Lunch at Seabeck Pizza:

This poor jellyfish expired when it became stranded too close to the shore after the tide had gone out:

The Bremerton marina at sunset:

Blue moon over Bremerton:

On Saturday we took the ferry from Kingston to Edmonds to visit my sister in Mukilteo. The shore beckoned, but we had a ship to catch:

On the car ferry going over:

Mount Rainier has been visible most of the time we've been here:

Another soaring Cascades peak, possibly Mount Baker:

We had a good time at my sister's, including a dip in the apartment complex pool. Afterwards, we drove onto the ferry in time for the sunset:

This morning Amber and I went for a walk through the woods at Anderson Landing in Silverdale.
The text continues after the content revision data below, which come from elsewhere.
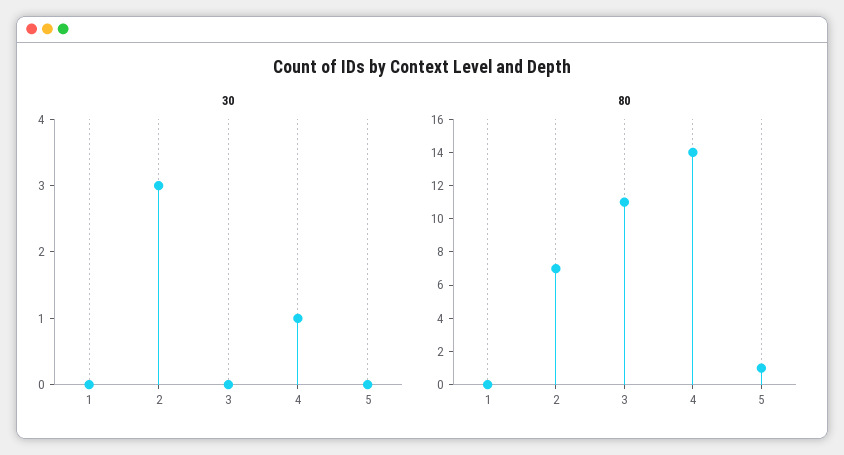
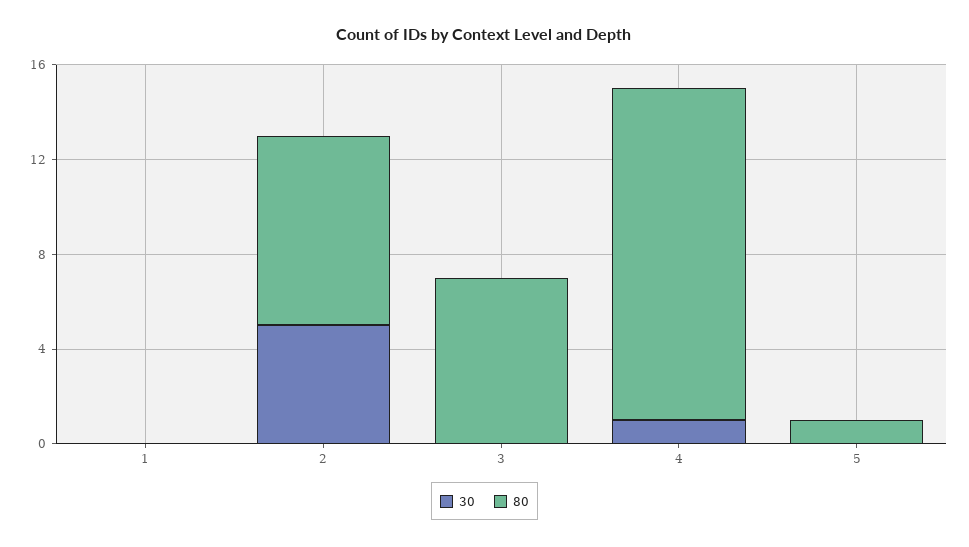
  {
    "30": {
      "1": 0,
-     "2": 3,
+     "2": 5,
      "3": 0,
      "4": 1,
      "5": 0
    },
    "80": {
      "1": 0,
-     "2": 7,
+     "2": 8,
-     "3": 11,
+     "3": 7,
      "4": 14,
      "5": 1
    }
  }

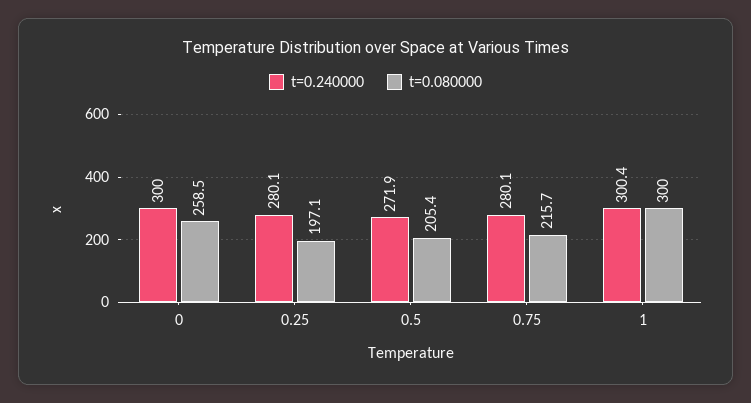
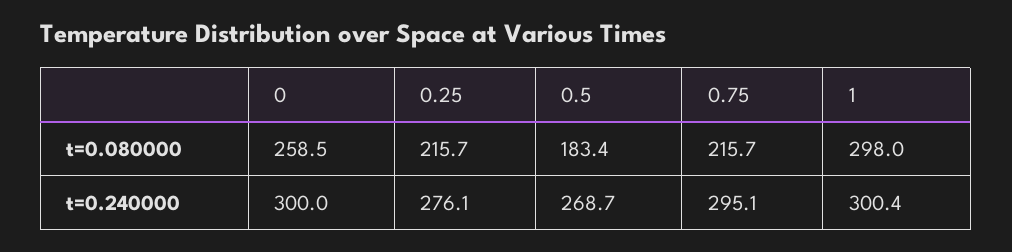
  {
    "t=0.240000": {
      "0": 300,
-     "0.25": 280.1,
+     "0.25": 276.1,
-     "0.5": 271.9,
+     "0.5": 268.7,
-     "0.75": 280.1,
+     "0.75": 295.1,
      "1": 300.4
    },
    "t=0.080000": {
      "0": 258.5,
-     "0.25": 197.1,
+     "0.25": 215.7,
-     "0.5": 205.4,
+     "0.5": 183.4,
      "0.75": 215.7,
-     "1": 300
+     "1": 298
    }
  }

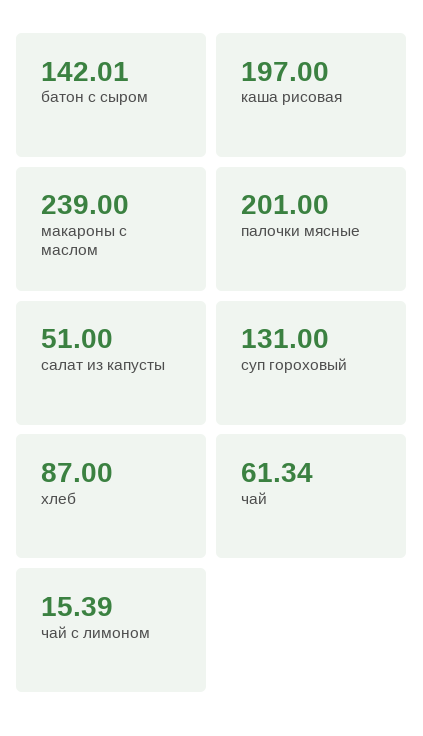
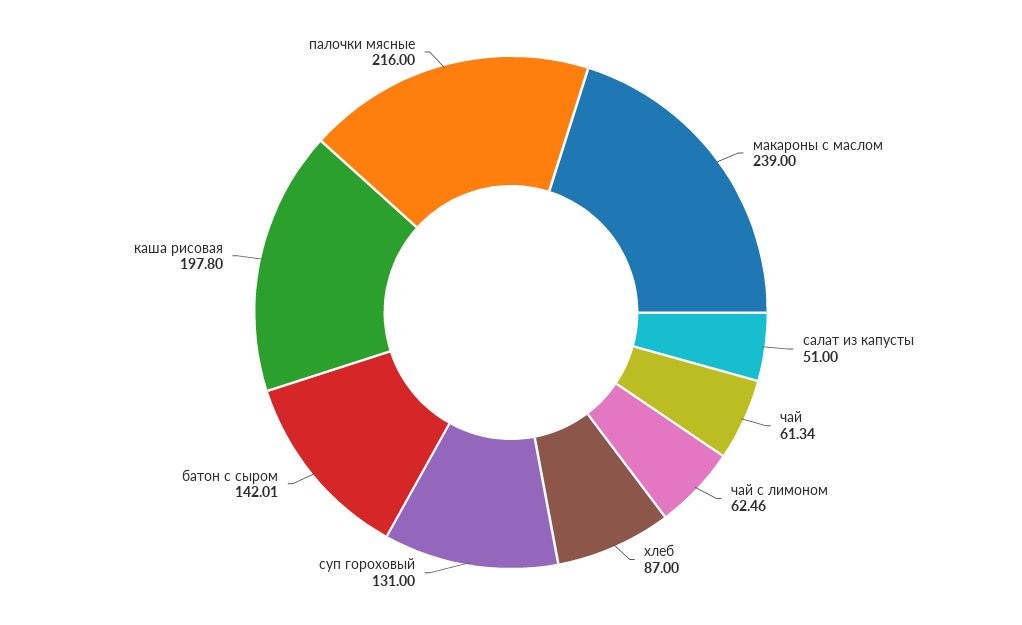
  {
    "батон с сыром": 142.01,
-   "каша рисовая": 197,
+   "каша рисовая": 197.8,
    "макароны с маслом": 239,
-   "палочки мясные": 201,
+   "палочки мясные": 216,
    "салат из капусты": 51,
    "суп гороховый": 131,
    "хлеб": 87,
    "чай": 61.34,
-   "чай с лимоном": 15.39
+   "чай с лимоном": 62.46
  }

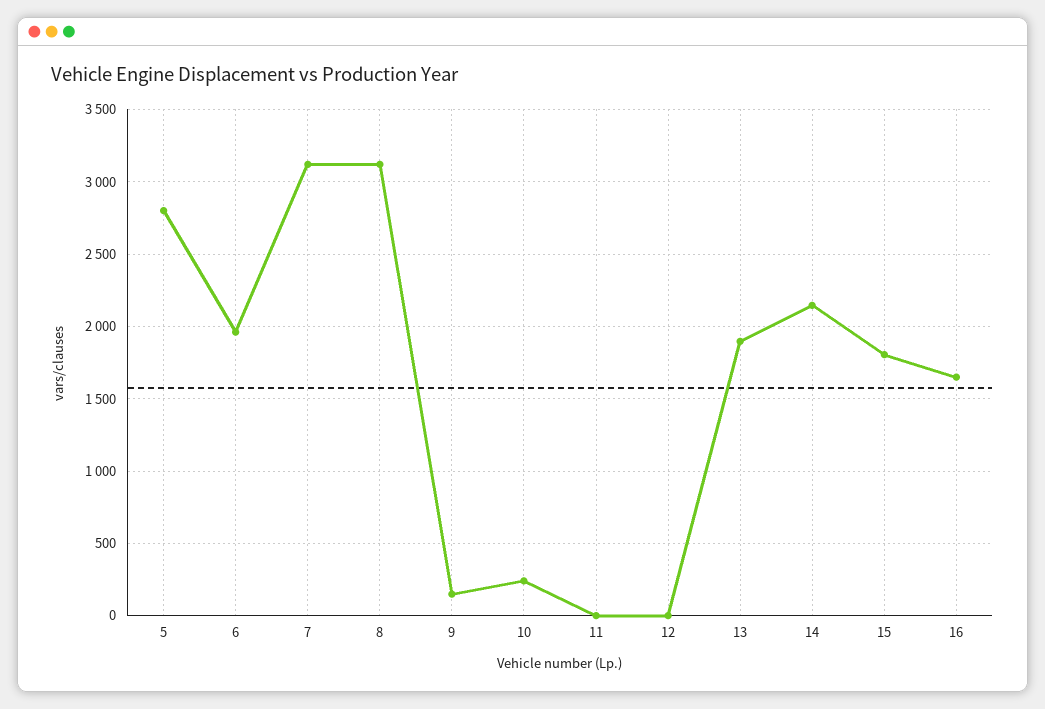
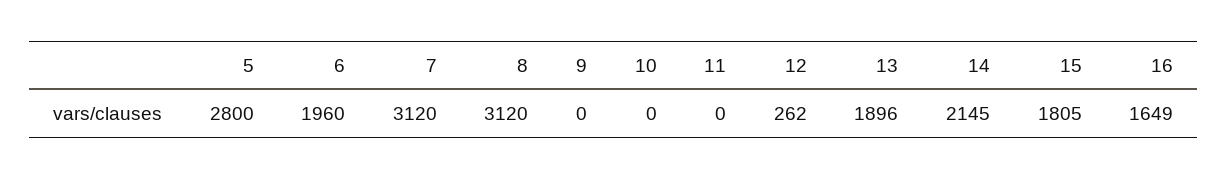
  {
    "5": 2800,
    "6": 1960,
    "7": 3120,
    "8": 3120,
-   "9": 150,
+   "9": 0,
-   "10": 250,
+   "10": 0,
    "11": 0,
-   "12": 0,
+   "12": 262,
    "13": 1896,
    "14": 2145,
    "15": 1805,
    "16": 1649
  }

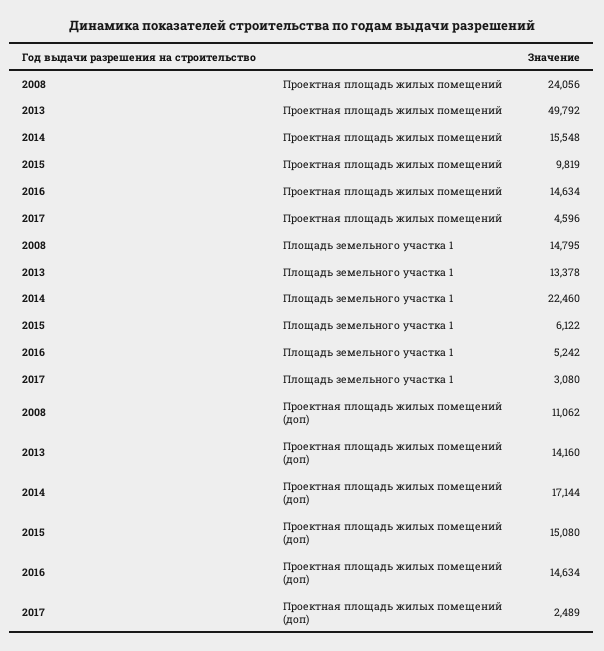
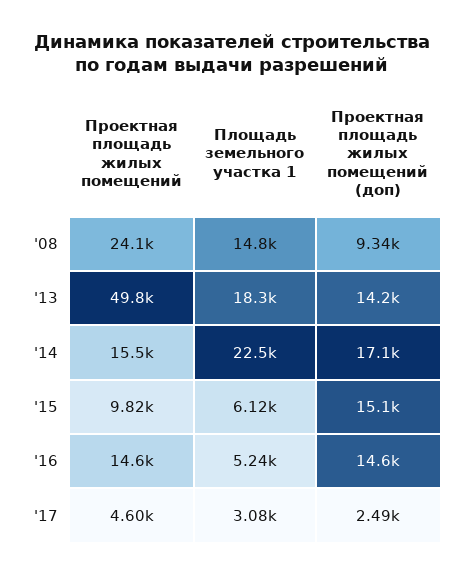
  {
    "2008": {
      "Проектная площадь жилых помещений": 24056,
      "Площадь земельного участка 1": 14795,
-     "Проектная площадь жилых помещений (доп)": 11062
+     "Проектная площадь жилых помещений (доп)": 9340
    },
    "2013": {
      "Проектная площадь жилых помещений": 49792,
-     "Площадь земельного участка 1": 13378,
+     "Площадь земельного участка 1": 18300,
      "Проектная площадь жилых помещений (доп)": 14160
    },
    "2014": {
      "Проектная площадь жилых помещений": 15548,
      "Площадь земельного участка 1": 22460,
      "Проектная площадь жилых помещений (доп)": 17144
    },
    "2015": {
      "Проектная площадь жилых помещений": 9819,
      "Площадь земельного участка 1": 6122,
      "Проектная площадь жилых помещений (доп)": 15080
    },
    "2016": {
      "Проектная площадь жилых помещений": 14634,
      "Площадь земельного участка 1": 5242,
      "Проектная площадь жилых помещений (доп)": 14634
    },
    "2017": {
      "Проектная площадь жилых помещений": 4596,
      "Площадь земельного участка 1": 3080,
      "Проектная площадь жилых помещений (доп)": 2489
    }
  }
While the trails were far from extensive, after Shanghai it was great to be in the outdoors again:

Most of the trail was under the forest canopy, but there were views of the ocean:

Lunch this afternoon was at Jimmy D's Hwy 3 Roadhouse, part of what will ultimately be a doomed attempt to recapture an idealized version of an American past that never existed in the form I imagine it took:

Further Quixotic adventures were had at a local flea market, where I purchased a paean to Los Angeles' legendary Red Car system:

It isn't just microbrews. In the next eight months or so, I'm going to overdose on a wide range of handcrafted/retro sodas, waistline be damned:



  1. Check out the Vietnamese food in Seattle. It ranks up there with the best Vietnamese food in the world, the other places being, well, Vietnam and Paris.

    1. When we arrive in Falls Church next month, we'll be close to Eden Center, a Vietnamese shopping center that includes some great restaurants.